> [What the task requires]:
Working from the records below, return word for word the line that contains "Commentaires" and each line after it, ending with the last. Skip all pictures.

----

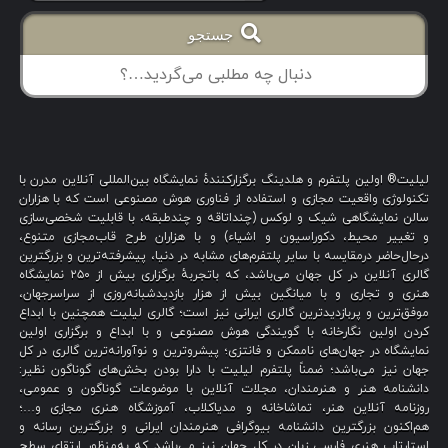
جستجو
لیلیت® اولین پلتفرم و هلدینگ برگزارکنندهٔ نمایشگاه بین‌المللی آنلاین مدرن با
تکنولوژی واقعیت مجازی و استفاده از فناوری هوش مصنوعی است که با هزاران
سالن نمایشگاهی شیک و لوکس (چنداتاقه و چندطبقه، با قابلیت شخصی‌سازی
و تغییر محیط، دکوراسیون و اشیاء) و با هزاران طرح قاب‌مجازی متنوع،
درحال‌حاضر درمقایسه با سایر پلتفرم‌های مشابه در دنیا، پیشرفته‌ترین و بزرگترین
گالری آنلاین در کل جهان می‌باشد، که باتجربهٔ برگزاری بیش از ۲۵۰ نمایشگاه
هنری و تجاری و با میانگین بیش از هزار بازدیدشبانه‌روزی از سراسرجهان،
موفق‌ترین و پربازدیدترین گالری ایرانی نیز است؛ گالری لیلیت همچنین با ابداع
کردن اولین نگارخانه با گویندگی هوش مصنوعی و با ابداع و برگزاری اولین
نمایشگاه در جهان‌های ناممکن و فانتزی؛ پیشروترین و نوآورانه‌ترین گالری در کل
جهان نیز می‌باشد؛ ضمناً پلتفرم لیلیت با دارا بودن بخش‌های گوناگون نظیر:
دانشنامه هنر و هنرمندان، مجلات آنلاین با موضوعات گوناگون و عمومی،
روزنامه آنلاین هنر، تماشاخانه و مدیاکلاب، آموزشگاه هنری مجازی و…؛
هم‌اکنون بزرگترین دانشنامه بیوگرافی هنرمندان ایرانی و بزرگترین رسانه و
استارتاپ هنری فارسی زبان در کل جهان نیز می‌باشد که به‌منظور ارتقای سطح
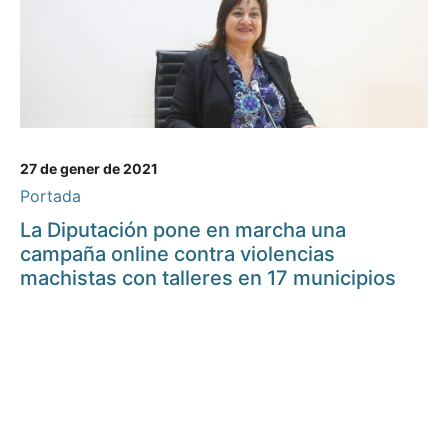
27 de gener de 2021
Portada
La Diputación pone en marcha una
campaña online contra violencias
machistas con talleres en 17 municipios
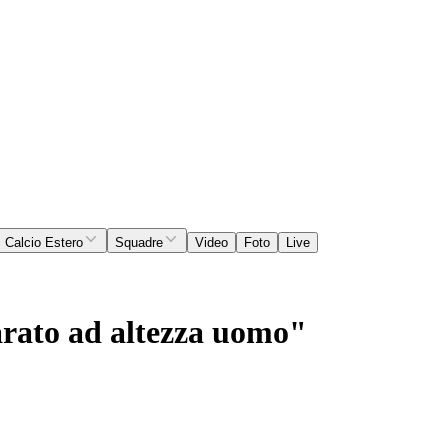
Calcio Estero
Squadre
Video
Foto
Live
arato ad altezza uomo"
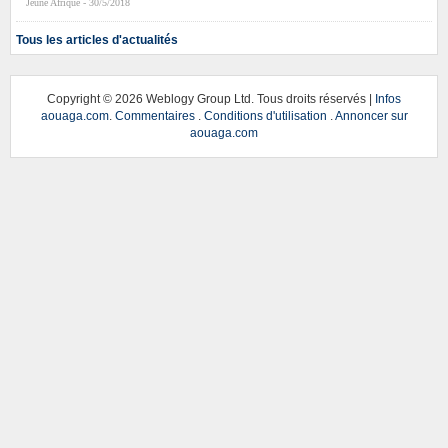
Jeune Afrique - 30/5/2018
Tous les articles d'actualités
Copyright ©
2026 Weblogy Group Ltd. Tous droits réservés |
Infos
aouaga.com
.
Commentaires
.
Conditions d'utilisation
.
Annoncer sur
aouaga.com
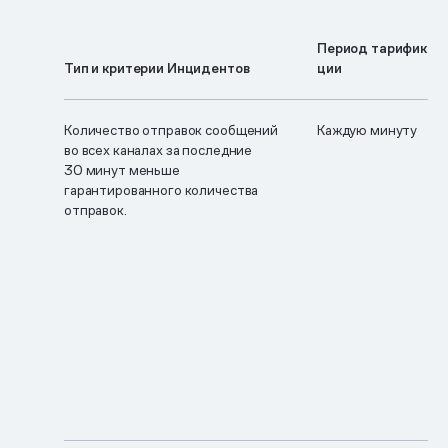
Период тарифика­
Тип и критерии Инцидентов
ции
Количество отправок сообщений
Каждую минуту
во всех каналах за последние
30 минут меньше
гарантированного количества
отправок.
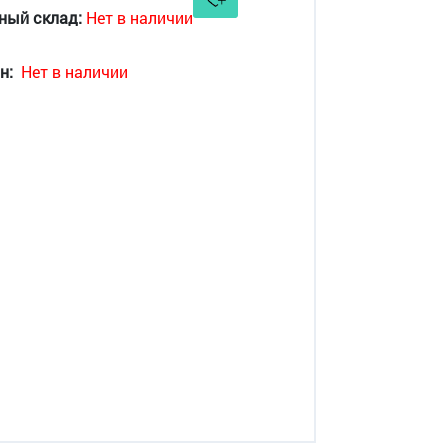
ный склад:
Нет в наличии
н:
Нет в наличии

----

> [Answer space]:
Commentaires
.
Conditions d'utilisation
.
Annoncer sur
aouaga.com
Период тарифика­
Тип и критерии Инцидентов
ции
Количество отправок сообщений
Каждую минуту
во всех каналах за последние
30 минут меньше
гарантированного количества
отправок.
ный склад:
Нет в наличии
н:
Нет в наличии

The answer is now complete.